### The task
From the line with "left eye: (582, 152)" to the line with "nose: (529, 255)", output every line below exactly, both ends included. Skip the pictures.

___ Supplied material ___

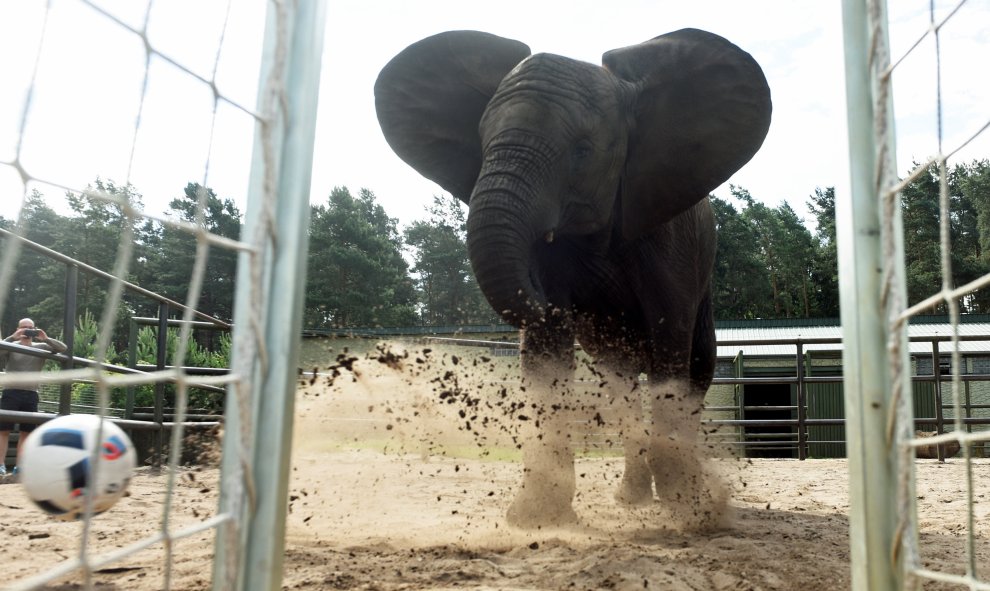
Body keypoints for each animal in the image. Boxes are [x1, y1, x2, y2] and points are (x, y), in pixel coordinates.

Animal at [376, 27, 772, 528]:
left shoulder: (669, 233)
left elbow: (670, 339)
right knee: (621, 384)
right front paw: (535, 518)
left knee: (697, 366)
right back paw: (632, 499)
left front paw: (687, 512)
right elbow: (546, 355)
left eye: (582, 152)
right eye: (481, 141)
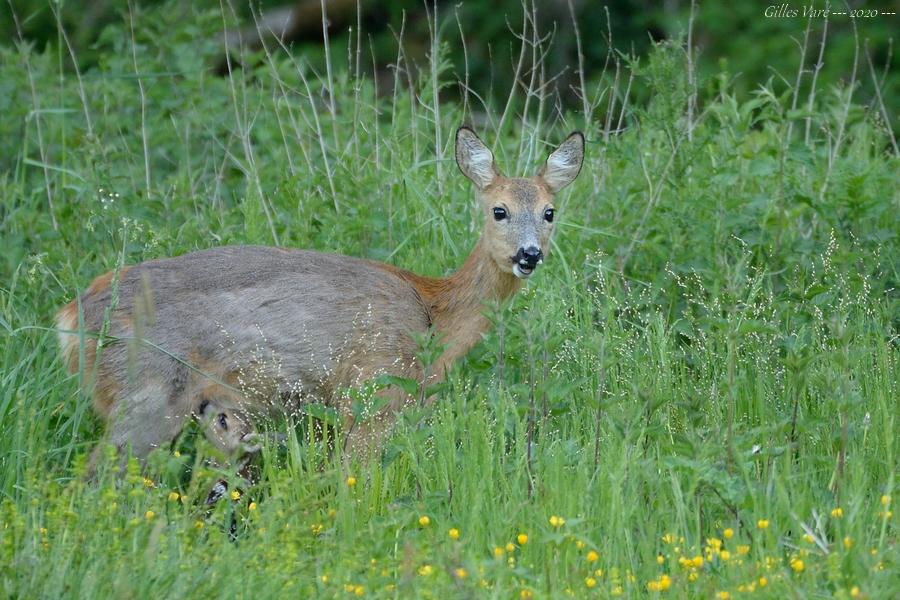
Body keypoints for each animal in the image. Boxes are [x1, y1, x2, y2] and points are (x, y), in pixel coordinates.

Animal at [58, 127, 592, 468]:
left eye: (549, 212)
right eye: (499, 210)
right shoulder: (374, 391)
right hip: (146, 390)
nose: (529, 255)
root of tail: (71, 318)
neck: (432, 317)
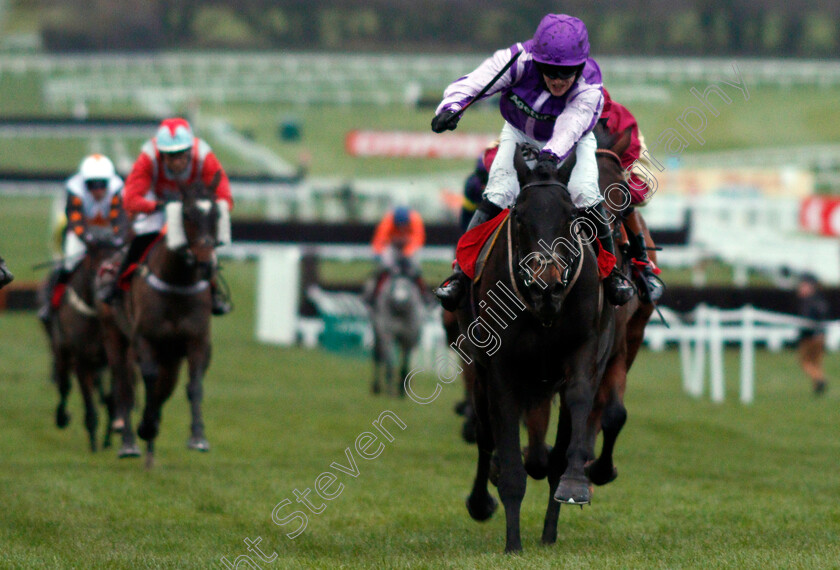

___

### Exercise output
left eye: (582, 152)
right eye: (481, 141)
Body keypoints for each animal in the image. Boxes are [x1, y1, x2, y2] and points are (x, y), in pixel coordinates.

Animal at [58, 127, 592, 468]:
left eye: (549, 212)
right eye: (499, 210)
right shoulder: (374, 391)
right hip: (146, 390)
nose: (529, 255)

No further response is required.